The blurred Line of 21st Century Song

Again an article by our english language correspondent Jake Bellissimo – the links are very worth checking out!

The Blurred Line of 21st Century Song


While studying composition at the Eastman School of Music in Rochester, New York, I saw a very special “senior recital” towards the end of Spring semester 2015. The recital was given by tenor Sam Grosby, and the concert was pretty standard for an Eastman recital—it contained some Beethoven, some Rachmaninoff, etc., the essential repertoire for any operatic vocalist wishing to graduate with a degree.

Still, there was a rift in the common repertoire that occurred after intermission. As his choice of a modern song, Grosby chose to sing three songs from The Dirty Projectors album The Getty Address.

As the lights dimmed it became clear this would be an irregular operation. I already knew the songs, so I wasn’t necessarily surprised when I saw 10+ people crowd the stage with a mixture of instruments and found objects. There was no denying that this was an atypical performance, though, especially in the context of the “classical concert hall”. They proceeded to go through the songs (starting with “I Sit on the Ridge at Dusk”) with raucous applause at the end, and everybody agreed that it was an exceptional performance of truly beautiful music.

So, what’s the problem with this? Well, the type of music David Longstreth (the mind behind The Dirty Projectors) writes certainly isn’t representative of typical “art song”. Despite The Getty Address involving the help of many classical musicians (even sporting arrangements by David Lang), Longstreth was an English major at Yale when he penned the cycle and therefore not an “official” composer of song. Because of his lack of technical qualification, his music is described more often as pop music than it is art song.

However, this isn’t representative of the music itself.

The difference between “classical art song” and various other types of song (folksong, etc.) has always had to do with tradition and teaching. If you were to get to the core of the issue, you’d find the main differences are technique, place of performance, performers, and compositional methods. These practices were also tied to class, accessibility, instrumentation, and distribution, which is why something like “The Circus Band”—despite being straightforward pop music—is still circled in classical scenes and concert halls before songwriting circles and bars.

By the mid-twentieth century, this had all changed. Plenty of traditionally trained composers were incorporating elements of pop, jazz, and folk music into their compositions, and today it’s common for composers to have songs living in both classical and pop worlds.

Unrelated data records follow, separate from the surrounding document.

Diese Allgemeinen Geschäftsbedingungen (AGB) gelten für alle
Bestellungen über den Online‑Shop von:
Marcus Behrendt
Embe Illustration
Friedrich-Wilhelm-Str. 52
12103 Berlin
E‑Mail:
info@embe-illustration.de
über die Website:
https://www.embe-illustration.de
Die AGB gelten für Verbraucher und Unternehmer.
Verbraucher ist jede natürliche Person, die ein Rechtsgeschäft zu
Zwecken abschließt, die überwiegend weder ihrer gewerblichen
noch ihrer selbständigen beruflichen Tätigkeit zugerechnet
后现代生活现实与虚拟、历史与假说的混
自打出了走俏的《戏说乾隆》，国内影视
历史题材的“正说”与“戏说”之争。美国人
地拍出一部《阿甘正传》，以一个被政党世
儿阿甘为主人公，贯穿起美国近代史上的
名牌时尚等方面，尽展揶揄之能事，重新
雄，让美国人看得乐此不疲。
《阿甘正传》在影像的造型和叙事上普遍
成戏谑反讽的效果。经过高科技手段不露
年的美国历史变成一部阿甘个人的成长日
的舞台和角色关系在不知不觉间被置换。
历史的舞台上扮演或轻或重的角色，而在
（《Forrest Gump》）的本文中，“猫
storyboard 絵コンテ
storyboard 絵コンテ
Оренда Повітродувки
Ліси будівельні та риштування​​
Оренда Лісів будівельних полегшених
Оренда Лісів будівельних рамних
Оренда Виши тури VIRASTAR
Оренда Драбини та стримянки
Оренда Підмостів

So why hasn’t the same freedom been applied to people who come from a non-conservatory background? Why is there still a divide at all? Thanks to things like the internet and niche record shops, the information behind practice and nuance is now public knowledge. We are living in a society where people are moving freely between different traditions, and the line between art song and folksong is becoming blurred to the point of just a harmonious “song”.

For example, take the album The Orlando Sentinel by Emperor X (Chad Matheny). Matheny is one of many songwriters who write music that cannot be precisely defined as art song or folksong. Something like The Orlando Sentinel is clearly a song cycle: its various “RING” segments split the album into movements, and various songs (like “Daytrader Stadium” and “RING 3B: Todos Somos Caribeños”) play with timbre in a unique manner not derivative of a specific tradition. Songs are presented with focal points that constantly change from material to lyrics to timbre, and as a result the songs occupy a folk headspace just as much as a Reichian minimalism. Instrumental bits serve as interludes, with the album containing influence from across the board.

Coming off of this example, could Xiu Xiu’s “Walnut House” fit into our current definition of art song? The instrumentation is there, the abstract form is there, and this can just as easily fit within the voice of a classically-trained tenor as it does a folk singer.

Through integrating different genres, we’ve cornered ourselves—terms that previously denoted different practices now represent performance spaces (concert halls vs. other venues). Ever since the spread of information and influence of the internet in the 20th century, our interaction with song has changed and now has become a melting pot for whatever we want to throw in it. The reason why I’ve included so many examples in this post is to illustrate how complicated this field of definition has become.

Merriam-Webster defines the notion of song as “a short piece of music with words that are sung”. Perhaps it’s time to simplify our definition as well.